Entre os veículos de mercado, o fiagro SNAG11 voltou a ganhar tração na Bolsa, em meio ao avanço do segmento.
SNAG11 e novos mercados do agro
A indústria de Fiagros cresceu no período recente. O número de investidores passou de cerca de 548 mil para quase 600 mil entre maio de 2025 e maio de 2026, segundo a B3. O patrimônio total subiu de aproximadamente R$ 10,9 bilhões para R$ 11,6 bilhões.
O fundo figurou entre os mais negociados, com volume médio diário próximo de R$ 3,7 milhões. Sozinho, respondeu por cerca de 8,3% do volume entre os dez Fiagros mais líquidos.

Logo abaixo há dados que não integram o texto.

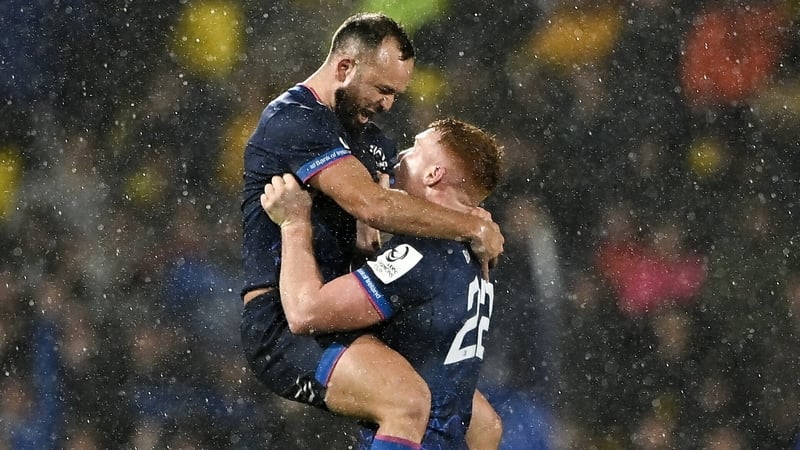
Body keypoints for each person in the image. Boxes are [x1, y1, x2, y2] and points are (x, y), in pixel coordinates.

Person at [240, 13, 504, 450]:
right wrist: (471, 224)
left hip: (352, 310)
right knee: (407, 401)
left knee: (479, 424)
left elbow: (381, 219)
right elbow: (374, 205)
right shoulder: (294, 120)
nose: (388, 105)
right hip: (286, 321)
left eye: (396, 94)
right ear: (345, 67)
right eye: (383, 90)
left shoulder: (372, 140)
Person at [261, 118, 505, 449]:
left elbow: (306, 311)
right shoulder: (474, 254)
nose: (400, 155)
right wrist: (368, 253)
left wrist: (294, 223)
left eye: (416, 149)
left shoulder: (422, 254)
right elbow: (485, 424)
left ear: (434, 174)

SNAG11 e a estratégia em irrigação
Após captar cerca de R$ 301 milhões na quinta emissão de cotas, o fundo direcionou aproximadamente R$ 200 milhões ao Fiagro FIDC Irriga Brasil, estrutura de direitos creditórios voltada ao financiamento de sistemas de irrigação.
A alocação busca acelerar o uso dos recursos e ampliar a exposição a projetos de eficiência produtiva no campo. Segundo João Vitor Franzin, analista da Suno Asset, a irrigação funciona como “seguro climático” para o produtor. “Por mais que não chova, você ainda pode usar o pivô de irrigação de modo a garantir uma boa produtividade para aquele ano”, disse. A gestora avalia potencial de expansão diante da escassez de crédito de longo prazo.